The bravest bloggers have referred to the import ban as the fourth round of sanctions against Russian citizens, while Russian citizens themselves are debating what is more important to them—European cheeses or the motherland. People who are not unintelligent are saying that if our freedom depends on cheese, then something is wrong not with us, but with our country, our government, etc.—and they quote Alexander Solzhenitsyn’s 1976 speech at Stanford, in which he said that “true human freedom is the God-given inner freedom: the freedom to decide our own deeds—but also to bear spiritual responsibility for them.” I doubt Solzhenitsyn would have liked the idea of reviving Russia through sanctions.
If one judges by actions, not by words, cheeses appear more important. In Moscow’s Auchan stores, imported products that have fallen under the ban have sold out.
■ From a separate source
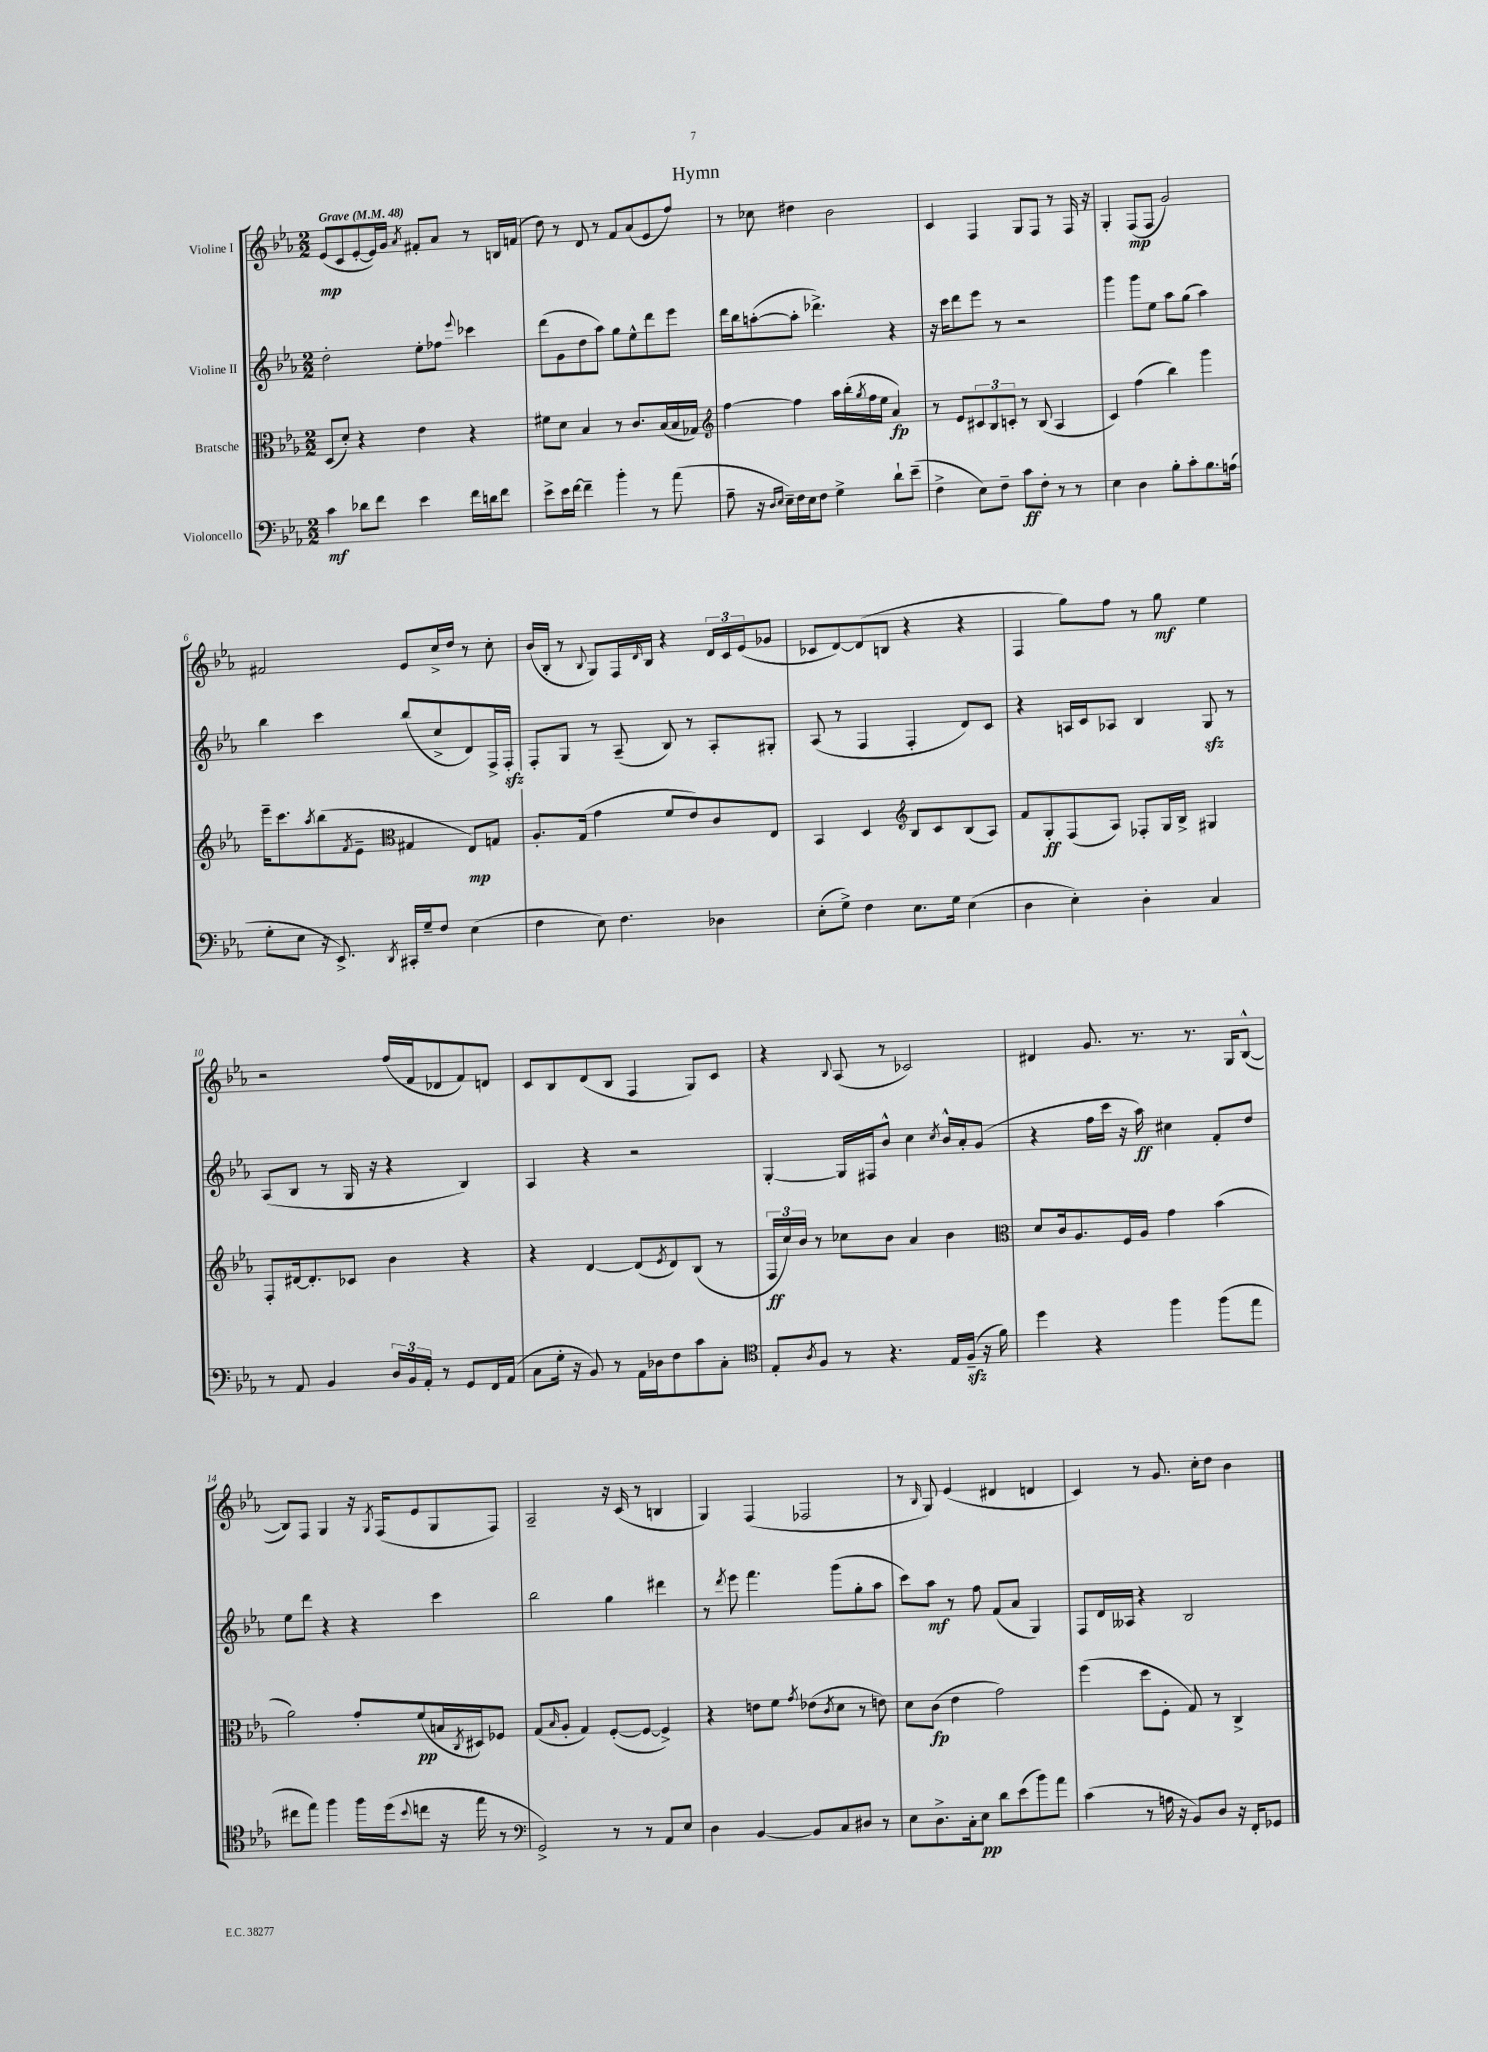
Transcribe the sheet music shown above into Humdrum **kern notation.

People bought cheeses, ham, and—just in case—imported alcohol by the box. In one store, a forgotten Soviet-era notice was posted: “No more than 5 kg of food per person.” If the media is to be believed, last weekend patrols appeared in food stores to check whether the president’s decree was being followed.
“The people who are least upset about the so-called sanctions are those who consider themselves ‘foodies,’ culinary bloggers, people who lead culinary master-classes and such,” says prominent culinary blogger Elena Chekalova. “Amazingly, most restaurant owners who have spoken out have said that they can cook everything in their Italian restaurants just from potatoes. These are the people who, for the past twenty years, have been creating Moscow’s restaurant world and have begun to win international gastronomic prizes—and even they are ready to carry the rope with which they will be hanged. This is more frightening than these idiotic sanctions themselves. I had a naïve hope that people who understand the freedom of choice in food will gradually develop a more acute appreciation of freedom generally. How many times has it been explained to me why France could not have a socialist revolution, despite the fact that there are many socialists there—because they cannot give up even one out of their five hundred varieties of cheese.”